American Judge Says He Is "Tentatively Inclined" To Reject Bayer's Monsanto Settlement

• Zero Hedge - Tyler Durden

As the EU's antitrust regulator announces another round of sweeping antitrust investigations into the big US tech behemoths. an American judge is apparently making noises about throwing out a major settlement involving German multinational pharma conglomerate Bayer. According to the settlement, which we reported on a few weeks ago when it was first announced, Bayer had agreed to pay $10 billion to settle thousands of lawsuits brought against it over its purchase of Monsanto, the American agrichemical giant that's best known for producing Roundup weed killer.

The lawsuits stemmed from evidence that glyphosate, one of the primary ingredients of Monsanto's Roundup, is actually carcinogenic. Which means that by marketing Roundup into ubiquity, even pairing it with genetically modified crop seeds allowing farmers to spray the stuff then simply forget about it since it wouldn't harm the crops.

A landmark California Court ruling handed down in 2017 found Bayer liable for the plaintiffs' cancers, since it now owned Monsanto. The mountain of litigation has weighed on Bayer's share price ever since, making the Monsanto acquisition one of the biggest blunders in the history of the storied German firm. The two sides have been in negotiations virtually ever since, until two weeks ago, when a majority of the plaintiffs agreed to a $10 billion settlement.

BBG News:

U.S. District Judge Vince Chhabria wrote in a court filing Monday that a proposed system for dealing with future lawsuits over the herbicide is problematic. Shares of Bayer, which inherited the weedkiller through its purchase of Monsanto, fell as much as 6.9% in Frankfurt, the most intraday since March 23.

The judge's misgivings center on a plan to create a class of future claims as part of the nearly $11 billion settlement. Any change to that portion of the proposal wouldn't necessarily affect the rest of the deal, in which the company agreed to resolve about 125,000 existing lawsuits.
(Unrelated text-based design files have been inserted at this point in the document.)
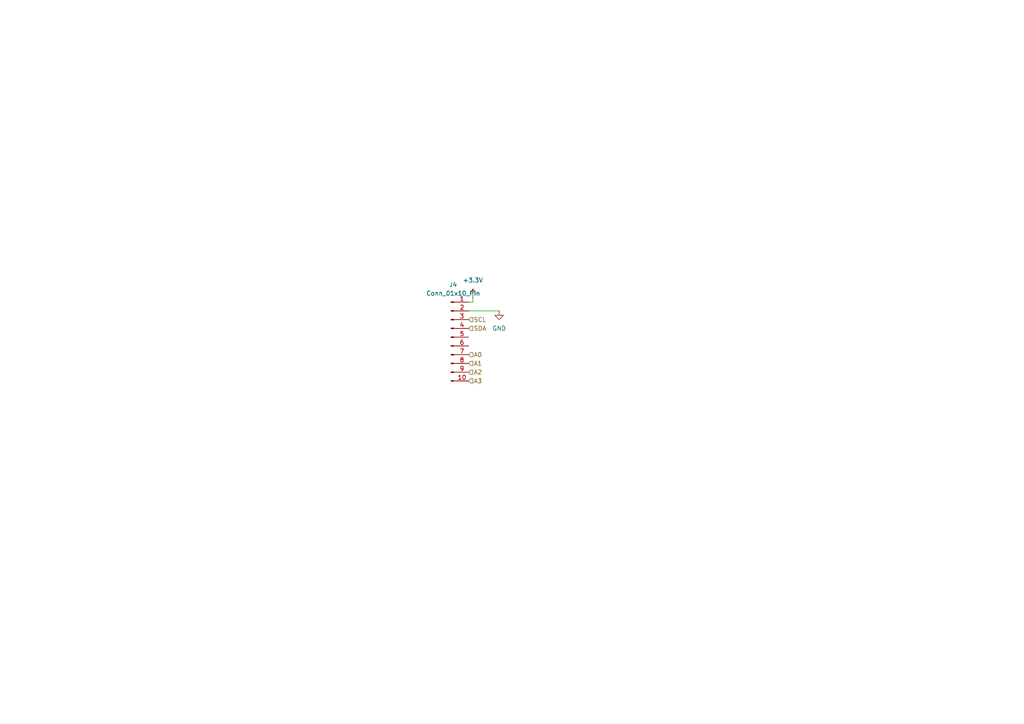
<source format=kicad_sch>
(kicad_sch
	(version 20231120)
	(generator "eeschema")
	(generator_version "8.0")
	(uuid "62280ef4-b721-41d0-87af-27fa48c58f1a")
	(paper "A4")
	
	(wire
		(pts
			(xy 137.16 87.63) (xy 137.16 86.36)
		)
		(stroke
			(width 0)
			(type default)
		)
		(uuid "6e2919c1-2aa0-43ea-8705-4df11e953bfc")
	)
	(wire
		(pts
			(xy 135.89 90.17) (xy 144.78 90.17)
		)
		(stroke
			(width 0)
			(type default)
		)
		(uuid "bc9a4c5d-900c-4b04-8c57-974ea5705d5f")
	)
	(wire
		(pts
			(xy 135.89 87.63) (xy 137.16 87.63)
		)
		(stroke
			(width 0)
			(type default)
		)
		(uuid "be25c5b8-3498-4557-81dc-9b921572332c")
	)
	(hierarchical_label "SCL"
		(shape input)
		(at 135.89 92.71 0)
		(fields_autoplaced yes)
		(effects
			(font
				(size 1.27 1.27)
			)
			(justify left)
		)
		(uuid "3c06450c-283e-492f-973f-0da2ea6b2239")
	)
	(hierarchical_label "A1"
		(shape input)
		(at 135.89 105.41 0)
		(fields_autoplaced yes)
		(effects
			(font
				(size 1.27 1.27)
			)
			(justify left)
		)
		(uuid "6305e77e-e6ea-4a76-982f-ce07496beb57")
	)
	(hierarchical_label "A0"
		(shape input)
		(at 135.89 102.87 0)
		(fields_autoplaced yes)
		(effects
			(font
				(size 1.27 1.27)
			)
			(justify left)
		)
		(uuid "642483ff-e39d-4738-853d-08295a97aca9")
	)
	(hierarchical_label "A3"
		(shape input)
		(at 135.89 110.49 0)
		(fields_autoplaced yes)
		(effects
			(font
				(size 1.27 1.27)
			)
			(justify left)
		)
		(uuid "b16cd044-754b-4104-9c12-013321d19356")
	)
	(hierarchical_label "A2"
		(shape input)
		(at 135.89 107.95 0)
		(fields_autoplaced yes)
		(effects
			(font
				(size 1.27 1.27)
			)
			(justify left)
		)
		(uuid "b28b114f-0f2f-4dd6-804d-2be28723b000")
	)
	(hierarchical_label "SDA"
		(shape input)
		(at 135.89 95.25 0)
		(fields_autoplaced yes)
		(effects
			(font
				(size 1.27 1.27)
			)
			(justify left)
		)
		(uuid "d395832d-68cf-4392-b2e0-1c0a1404d35e")
	)
	(symbol
		(lib_id "power:+3.3V")
		(at 137.16 86.36 0)
		(unit 1)
		(exclude_from_sim no)
		(in_bom yes)
		(on_board yes)
		(dnp no)
		(fields_autoplaced yes)
		(uuid "3ea0f733-2b25-4b75-9b4f-0078e798ea53")
		(property "Reference" "#PWR07"
			(at 137.16 90.17 0)
			(effects
				(font
					(size 1.27 1.27)
				)
				(hide yes)
			)
		)
		(property "Value" "+3.3V"
			(at 137.16 81.28 0)
			(effects
				(font
					(size 1.27 1.27)
				)
			)
		)
		(property "Footprint" ""
			(at 137.16 86.36 0)
			(effects
				(font
					(size 1.27 1.27)
				)
				(hide yes)
			)
		)
		(property "Datasheet" ""
			(at 137.16 86.36 0)
			(effects
				(font
					(size 1.27 1.27)
				)
				(hide yes)
			)
		)
		(property "Description" "Power symbol creates a global label with name \"+3.3V\""
			(at 137.16 86.36 0)
			(effects
				(font
					(size 1.27 1.27)
				)
				(hide yes)
			)
		)
		(pin "1"
			(uuid "eabf66eb-5e9e-41e3-8bbb-c51f3bee9d41")
		)
		(instances
			(project "Mainboard"
				(path "/2e068214-66f3-41bd-beea-f3af3145335c/81212e74-5556-41bf-9b71-be0dc388b2b4"
					(reference "#PWR07")
					(unit 1)
				)
			)
		)
	)
	(symbol
		(lib_id "Connector:Conn_01x10_Pin")
		(at 130.81 97.79 0)
		(unit 1)
		(exclude_from_sim no)
		(in_bom yes)
		(on_board yes)
		(dnp no)
		(fields_autoplaced yes)
		(uuid "8c207c65-ac6a-40c6-bdde-06873a40c7d2")
		(property "Reference" "J4"
			(at 131.445 82.55 0)
			(effects
				(font
					(size 1.27 1.27)
				)
			)
		)
		(property "Value" "Conn_01x10_Pin"
			(at 131.445 85.09 0)
			(effects
				(font
					(size 1.27 1.27)
				)
			)
		)
		(property "Footprint" "Connector_PinHeader_2.54mm:PinHeader_1x10_P2.54mm_Vertical"
			(at 130.81 97.79 0)
			(effects
				(font
					(size 1.27 1.27)
				)
				(hide yes)
			)
		)
		(property "Datasheet" "~"
			(at 130.81 97.79 0)
			(effects
				(font
					(size 1.27 1.27)
				)
				(hide yes)
			)
		)
		(property "Description" "Generic connector, single row, 01x10, script generated"
			(at 130.81 97.79 0)
			(effects
				(font
					(size 1.27 1.27)
				)
				(hide yes)
			)
		)
		(pin "10"
			(uuid "7a08fb30-bf75-476e-bde0-c7e47e373eae")
		)
		(pin "4"
			(uuid "02991076-1438-445f-8857-281eb532c401")
		)
		(pin "1"
			(uuid "4402946c-fafd-4e20-bf47-67ef3cebede4")
		)
		(pin "2"
			(uuid "02c600b8-876f-4a7a-9a5f-5600a47a03a4")
		)
		(pin "3"
			(uuid "06d94c64-ffc8-478f-8b49-9487c474e16c")
		)
		(pin "5"
			(uuid "993bdcec-2707-43ca-9bd5-1dbc92fa9f02")
		)
		(pin "6"
			(uuid "0d442292-d21a-4702-8050-9edc215e7c47")
		)
		(pin "8"
			(uuid "4db9755b-52d3-4414-9bc1-5ac9f807a3c5")
		)
		(pin "7"
			(uuid "728d1100-3005-4011-9323-6f7d2428dde8")
		)
		(pin "9"
			(uuid "6b65dc32-4843-47f0-b89d-7ebd25481d1a")
		)
		(instances
			(project "Mainboard"
				(path "/2e068214-66f3-41bd-beea-f3af3145335c/81212e74-5556-41bf-9b71-be0dc388b2b4"
					(reference "J4")
					(unit 1)
				)
			)
		)
	)
	(symbol
		(lib_id "power:GND")
		(at 144.78 90.17 0)
		(unit 1)
		(exclude_from_sim no)
		(in_bom yes)
		(on_board yes)
		(dnp no)
		(fields_autoplaced yes)
		(uuid "c9766233-9000-4b4d-a51c-d6c260000a11")
		(property "Reference" "#PWR08"
			(at 144.78 96.52 0)
			(effects
				(font
					(size 1.27 1.27)
				)
				(hide yes)
			)
		)
		(property "Value" "GND"
			(at 144.78 95.25 0)
			(effects
				(font
					(size 1.27 1.27)
				)
			)
		)
		(property "Footprint" ""
			(at 144.78 90.17 0)
			(effects
				(font
					(size 1.27 1.27)
				)
				(hide yes)
			)
		)
		(property "Datasheet" ""
			(at 144.78 90.17 0)
			(effects
				(font
					(size 1.27 1.27)
				)
				(hide yes)
			)
		)
		(property "Description" "Power symbol creates a global label with name \"GND\" , ground"
			(at 144.78 90.17 0)
			(effects
				(font
					(size 1.27 1.27)
				)
				(hide yes)
			)
		)
		(pin "1"
			(uuid "79a968a3-8134-401a-baca-bf76538b402f")
		)
		(instances
			(project "Mainboard"
				(path "/2e068214-66f3-41bd-beea-f3af3145335c/81212e74-5556-41bf-9b71-be0dc388b2b4"
					(reference "#PWR08")
					(unit 1)
				)
			)
		)
	)
)
</source>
About 30,000 claims, contending that Roundup caused non-Hodgkin's lymphoma, are not yet subject to deals between plaintiffs and Bayer. Some U.S. plaintiffs' lawyers are vowing to file another wave of new suits that could add tens of thousands to that total.

Chhabria set a July 24 hearing to consider the class-action proposal, which he said he's "tentatively inclined" to reject. That portion of the plan would establish a scientific panel to determine whether Roundup's active ingredient causes cancer, while still potentially allowing users of the herbicide to press claims.